━━━ The records ━━━

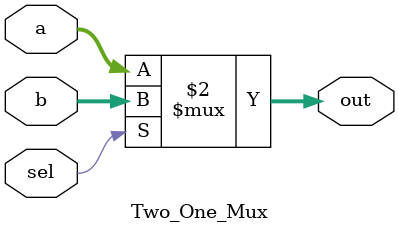
<source format=sv>
`timescale 1ns / 1ps


module Two_One_Mux(
    input sel,
    input [31:0] a,
    input [31:0] b,
    output reg [31:0] out
    );
    
    always_comb
        out <= sel ? b : a;
endmodule

</source>
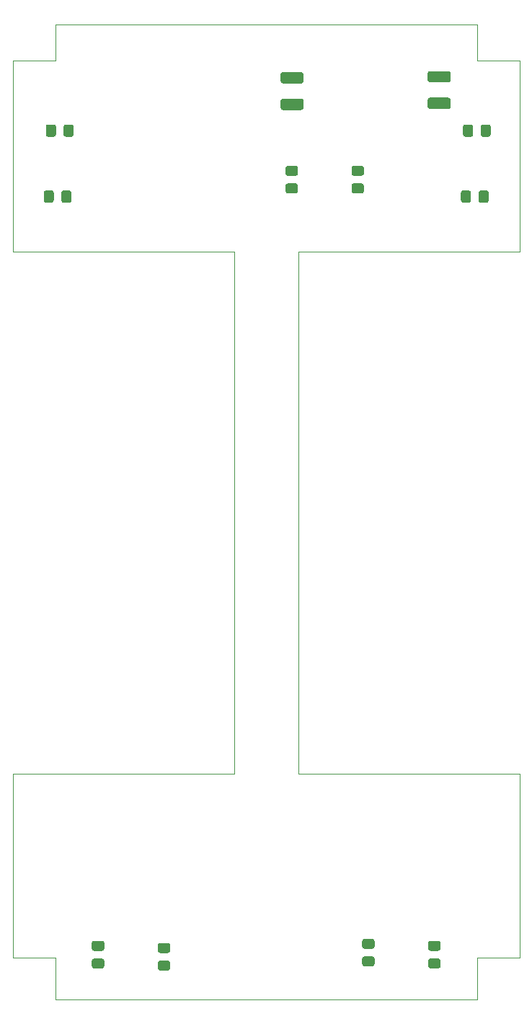
<source format=gbr>
%TF.GenerationSoftware,KiCad,Pcbnew,(5.1.7)-1*%
%TF.CreationDate,2021-10-21T20:27:42-07:00*%
%TF.ProjectId,AnalogBoard_Rev2,416e616c-6f67-4426-9f61-72645f526576,rev?*%
%TF.SameCoordinates,Original*%
%TF.FileFunction,Paste,Bot*%
%TF.FilePolarity,Positive*%
%FSLAX46Y46*%
G04 Gerber Fmt 4.6, Leading zero omitted, Abs format (unit mm)*
G04 Created by KiCad (PCBNEW (5.1.7)-1) date 2021-10-21 20:27:42*
%MOMM*%
%LPD*%
G01*
G04 APERTURE LIST*
%TA.AperFunction,Profile*%
%ADD10C,0.050000*%
%TD*%
G04 APERTURE END LIST*
D10*
X143250000Y-148100000D02*
X148250000Y-148100000D01*
X143250000Y-153000000D02*
X143250000Y-148100000D01*
X93750000Y-148100000D02*
X88750000Y-148100000D01*
X93750000Y-153000000D02*
X93750000Y-148100000D01*
X143250000Y-42750000D02*
X143250000Y-38500000D01*
X148250000Y-42750000D02*
X143250000Y-42750000D01*
X93750000Y-42750000D02*
X93750000Y-38500000D01*
X88750000Y-42750000D02*
X93750000Y-42750000D01*
X148250000Y-148100000D02*
X148250000Y-126500000D01*
X88750000Y-148100000D02*
X88750000Y-126500000D01*
X122250000Y-126500000D02*
X148250000Y-126500000D01*
X122250000Y-65250000D02*
X148250000Y-65250000D01*
X88750000Y-126500000D02*
X114750000Y-126500000D01*
X88750000Y-65250000D02*
X114750000Y-65250000D01*
X114750000Y-126500000D02*
X114750000Y-65250000D01*
X122250000Y-126500000D02*
X122250000Y-65250000D01*
X148250000Y-42750000D02*
X148250000Y-65250000D01*
X88750000Y-65250000D02*
X88750000Y-42750000D01*
X143250000Y-153000000D02*
X93750000Y-153000000D01*
X93750000Y-38500000D02*
X143250000Y-38500000D01*
%TO.C,C20*%
G36*
G01*
X139911001Y-45328000D02*
X137710999Y-45328000D01*
G75*
G02*
X137461000Y-45078001I0J249999D01*
G01*
X137461000Y-44252999D01*
G75*
G02*
X137710999Y-44003000I249999J0D01*
G01*
X139911001Y-44003000D01*
G75*
G02*
X140161000Y-44252999I0J-249999D01*
G01*
X140161000Y-45078001D01*
G75*
G02*
X139911001Y-45328000I-249999J0D01*
G01*
G37*
G36*
G01*
X139911001Y-48453000D02*
X137710999Y-48453000D01*
G75*
G02*
X137461000Y-48203001I0J249999D01*
G01*
X137461000Y-47377999D01*
G75*
G02*
X137710999Y-47128000I249999J0D01*
G01*
X139911001Y-47128000D01*
G75*
G02*
X140161000Y-47377999I0J-249999D01*
G01*
X140161000Y-48203001D01*
G75*
G02*
X139911001Y-48453000I-249999J0D01*
G01*
G37*
%TD*%
%TO.C,C19*%
G36*
G01*
X122639001Y-45455000D02*
X120438999Y-45455000D01*
G75*
G02*
X120189000Y-45205001I0J249999D01*
G01*
X120189000Y-44379999D01*
G75*
G02*
X120438999Y-44130000I249999J0D01*
G01*
X122639001Y-44130000D01*
G75*
G02*
X122889000Y-44379999I0J-249999D01*
G01*
X122889000Y-45205001D01*
G75*
G02*
X122639001Y-45455000I-249999J0D01*
G01*
G37*
G36*
G01*
X122639001Y-48580000D02*
X120438999Y-48580000D01*
G75*
G02*
X120189000Y-48330001I0J249999D01*
G01*
X120189000Y-47504999D01*
G75*
G02*
X120438999Y-47255000I249999J0D01*
G01*
X122639001Y-47255000D01*
G75*
G02*
X122889000Y-47504999I0J-249999D01*
G01*
X122889000Y-48330001D01*
G75*
G02*
X122639001Y-48580000I-249999J0D01*
G01*
G37*
%TD*%
%TO.C,C18*%
G36*
G01*
X128775000Y-57200000D02*
X129725000Y-57200000D01*
G75*
G02*
X129975000Y-57450000I0J-250000D01*
G01*
X129975000Y-58125000D01*
G75*
G02*
X129725000Y-58375000I-250000J0D01*
G01*
X128775000Y-58375000D01*
G75*
G02*
X128525000Y-58125000I0J250000D01*
G01*
X128525000Y-57450000D01*
G75*
G02*
X128775000Y-57200000I250000J0D01*
G01*
G37*
G36*
G01*
X128775000Y-55125000D02*
X129725000Y-55125000D01*
G75*
G02*
X129975000Y-55375000I0J-250000D01*
G01*
X129975000Y-56050000D01*
G75*
G02*
X129725000Y-56300000I-250000J0D01*
G01*
X128775000Y-56300000D01*
G75*
G02*
X128525000Y-56050000I0J250000D01*
G01*
X128525000Y-55375000D01*
G75*
G02*
X128775000Y-55125000I250000J0D01*
G01*
G37*
%TD*%
%TO.C,C17*%
G36*
G01*
X121025000Y-57200000D02*
X121975000Y-57200000D01*
G75*
G02*
X122225000Y-57450000I0J-250000D01*
G01*
X122225000Y-58125000D01*
G75*
G02*
X121975000Y-58375000I-250000J0D01*
G01*
X121025000Y-58375000D01*
G75*
G02*
X120775000Y-58125000I0J250000D01*
G01*
X120775000Y-57450000D01*
G75*
G02*
X121025000Y-57200000I250000J0D01*
G01*
G37*
G36*
G01*
X121025000Y-55125000D02*
X121975000Y-55125000D01*
G75*
G02*
X122225000Y-55375000I0J-250000D01*
G01*
X122225000Y-56050000D01*
G75*
G02*
X121975000Y-56300000I-250000J0D01*
G01*
X121025000Y-56300000D01*
G75*
G02*
X120775000Y-56050000I0J250000D01*
G01*
X120775000Y-55375000D01*
G75*
G02*
X121025000Y-55125000I250000J0D01*
G01*
G37*
%TD*%
%TO.C,C16*%
G36*
G01*
X137775000Y-148200000D02*
X138725000Y-148200000D01*
G75*
G02*
X138975000Y-148450000I0J-250000D01*
G01*
X138975000Y-149125000D01*
G75*
G02*
X138725000Y-149375000I-250000J0D01*
G01*
X137775000Y-149375000D01*
G75*
G02*
X137525000Y-149125000I0J250000D01*
G01*
X137525000Y-148450000D01*
G75*
G02*
X137775000Y-148200000I250000J0D01*
G01*
G37*
G36*
G01*
X137775000Y-146125000D02*
X138725000Y-146125000D01*
G75*
G02*
X138975000Y-146375000I0J-250000D01*
G01*
X138975000Y-147050000D01*
G75*
G02*
X138725000Y-147300000I-250000J0D01*
G01*
X137775000Y-147300000D01*
G75*
G02*
X137525000Y-147050000I0J250000D01*
G01*
X137525000Y-146375000D01*
G75*
G02*
X137775000Y-146125000I250000J0D01*
G01*
G37*
%TD*%
%TO.C,C15*%
G36*
G01*
X130025000Y-147950000D02*
X130975000Y-147950000D01*
G75*
G02*
X131225000Y-148200000I0J-250000D01*
G01*
X131225000Y-148875000D01*
G75*
G02*
X130975000Y-149125000I-250000J0D01*
G01*
X130025000Y-149125000D01*
G75*
G02*
X129775000Y-148875000I0J250000D01*
G01*
X129775000Y-148200000D01*
G75*
G02*
X130025000Y-147950000I250000J0D01*
G01*
G37*
G36*
G01*
X130025000Y-145875000D02*
X130975000Y-145875000D01*
G75*
G02*
X131225000Y-146125000I0J-250000D01*
G01*
X131225000Y-146800000D01*
G75*
G02*
X130975000Y-147050000I-250000J0D01*
G01*
X130025000Y-147050000D01*
G75*
G02*
X129775000Y-146800000I0J250000D01*
G01*
X129775000Y-146125000D01*
G75*
G02*
X130025000Y-145875000I250000J0D01*
G01*
G37*
%TD*%
%TO.C,C14*%
G36*
G01*
X99225000Y-147300000D02*
X98275000Y-147300000D01*
G75*
G02*
X98025000Y-147050000I0J250000D01*
G01*
X98025000Y-146375000D01*
G75*
G02*
X98275000Y-146125000I250000J0D01*
G01*
X99225000Y-146125000D01*
G75*
G02*
X99475000Y-146375000I0J-250000D01*
G01*
X99475000Y-147050000D01*
G75*
G02*
X99225000Y-147300000I-250000J0D01*
G01*
G37*
G36*
G01*
X99225000Y-149375000D02*
X98275000Y-149375000D01*
G75*
G02*
X98025000Y-149125000I0J250000D01*
G01*
X98025000Y-148450000D01*
G75*
G02*
X98275000Y-148200000I250000J0D01*
G01*
X99225000Y-148200000D01*
G75*
G02*
X99475000Y-148450000I0J-250000D01*
G01*
X99475000Y-149125000D01*
G75*
G02*
X99225000Y-149375000I-250000J0D01*
G01*
G37*
%TD*%
%TO.C,C13*%
G36*
G01*
X106975000Y-147550000D02*
X106025000Y-147550000D01*
G75*
G02*
X105775000Y-147300000I0J250000D01*
G01*
X105775000Y-146625000D01*
G75*
G02*
X106025000Y-146375000I250000J0D01*
G01*
X106975000Y-146375000D01*
G75*
G02*
X107225000Y-146625000I0J-250000D01*
G01*
X107225000Y-147300000D01*
G75*
G02*
X106975000Y-147550000I-250000J0D01*
G01*
G37*
G36*
G01*
X106975000Y-149625000D02*
X106025000Y-149625000D01*
G75*
G02*
X105775000Y-149375000I0J250000D01*
G01*
X105775000Y-148700000D01*
G75*
G02*
X106025000Y-148450000I250000J0D01*
G01*
X106975000Y-148450000D01*
G75*
G02*
X107225000Y-148700000I0J-250000D01*
G01*
X107225000Y-149375000D01*
G75*
G02*
X106975000Y-149625000I-250000J0D01*
G01*
G37*
%TD*%
%TO.C,C12*%
G36*
G01*
X142550000Y-58275000D02*
X142550000Y-59225000D01*
G75*
G02*
X142300000Y-59475000I-250000J0D01*
G01*
X141625000Y-59475000D01*
G75*
G02*
X141375000Y-59225000I0J250000D01*
G01*
X141375000Y-58275000D01*
G75*
G02*
X141625000Y-58025000I250000J0D01*
G01*
X142300000Y-58025000D01*
G75*
G02*
X142550000Y-58275000I0J-250000D01*
G01*
G37*
G36*
G01*
X144625000Y-58275000D02*
X144625000Y-59225000D01*
G75*
G02*
X144375000Y-59475000I-250000J0D01*
G01*
X143700000Y-59475000D01*
G75*
G02*
X143450000Y-59225000I0J250000D01*
G01*
X143450000Y-58275000D01*
G75*
G02*
X143700000Y-58025000I250000J0D01*
G01*
X144375000Y-58025000D01*
G75*
G02*
X144625000Y-58275000I0J-250000D01*
G01*
G37*
%TD*%
%TO.C,C9*%
G36*
G01*
X142800000Y-50525000D02*
X142800000Y-51475000D01*
G75*
G02*
X142550000Y-51725000I-250000J0D01*
G01*
X141875000Y-51725000D01*
G75*
G02*
X141625000Y-51475000I0J250000D01*
G01*
X141625000Y-50525000D01*
G75*
G02*
X141875000Y-50275000I250000J0D01*
G01*
X142550000Y-50275000D01*
G75*
G02*
X142800000Y-50525000I0J-250000D01*
G01*
G37*
G36*
G01*
X144875000Y-50525000D02*
X144875000Y-51475000D01*
G75*
G02*
X144625000Y-51725000I-250000J0D01*
G01*
X143950000Y-51725000D01*
G75*
G02*
X143700000Y-51475000I0J250000D01*
G01*
X143700000Y-50525000D01*
G75*
G02*
X143950000Y-50275000I250000J0D01*
G01*
X144625000Y-50275000D01*
G75*
G02*
X144875000Y-50525000I0J-250000D01*
G01*
G37*
%TD*%
%TO.C,C6*%
G36*
G01*
X93550000Y-58275000D02*
X93550000Y-59225000D01*
G75*
G02*
X93300000Y-59475000I-250000J0D01*
G01*
X92625000Y-59475000D01*
G75*
G02*
X92375000Y-59225000I0J250000D01*
G01*
X92375000Y-58275000D01*
G75*
G02*
X92625000Y-58025000I250000J0D01*
G01*
X93300000Y-58025000D01*
G75*
G02*
X93550000Y-58275000I0J-250000D01*
G01*
G37*
G36*
G01*
X95625000Y-58275000D02*
X95625000Y-59225000D01*
G75*
G02*
X95375000Y-59475000I-250000J0D01*
G01*
X94700000Y-59475000D01*
G75*
G02*
X94450000Y-59225000I0J250000D01*
G01*
X94450000Y-58275000D01*
G75*
G02*
X94700000Y-58025000I250000J0D01*
G01*
X95375000Y-58025000D01*
G75*
G02*
X95625000Y-58275000I0J-250000D01*
G01*
G37*
%TD*%
%TO.C,C3*%
G36*
G01*
X93800000Y-50525000D02*
X93800000Y-51475000D01*
G75*
G02*
X93550000Y-51725000I-250000J0D01*
G01*
X92875000Y-51725000D01*
G75*
G02*
X92625000Y-51475000I0J250000D01*
G01*
X92625000Y-50525000D01*
G75*
G02*
X92875000Y-50275000I250000J0D01*
G01*
X93550000Y-50275000D01*
G75*
G02*
X93800000Y-50525000I0J-250000D01*
G01*
G37*
G36*
G01*
X95875000Y-50525000D02*
X95875000Y-51475000D01*
G75*
G02*
X95625000Y-51725000I-250000J0D01*
G01*
X94950000Y-51725000D01*
G75*
G02*
X94700000Y-51475000I0J250000D01*
G01*
X94700000Y-50525000D01*
G75*
G02*
X94950000Y-50275000I250000J0D01*
G01*
X95625000Y-50275000D01*
G75*
G02*
X95875000Y-50525000I0J-250000D01*
G01*
G37*
%TD*%
M02*

</source>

━━━

Looking at the data above, give the number of lines that include "APERTURE"; add nothing else.

2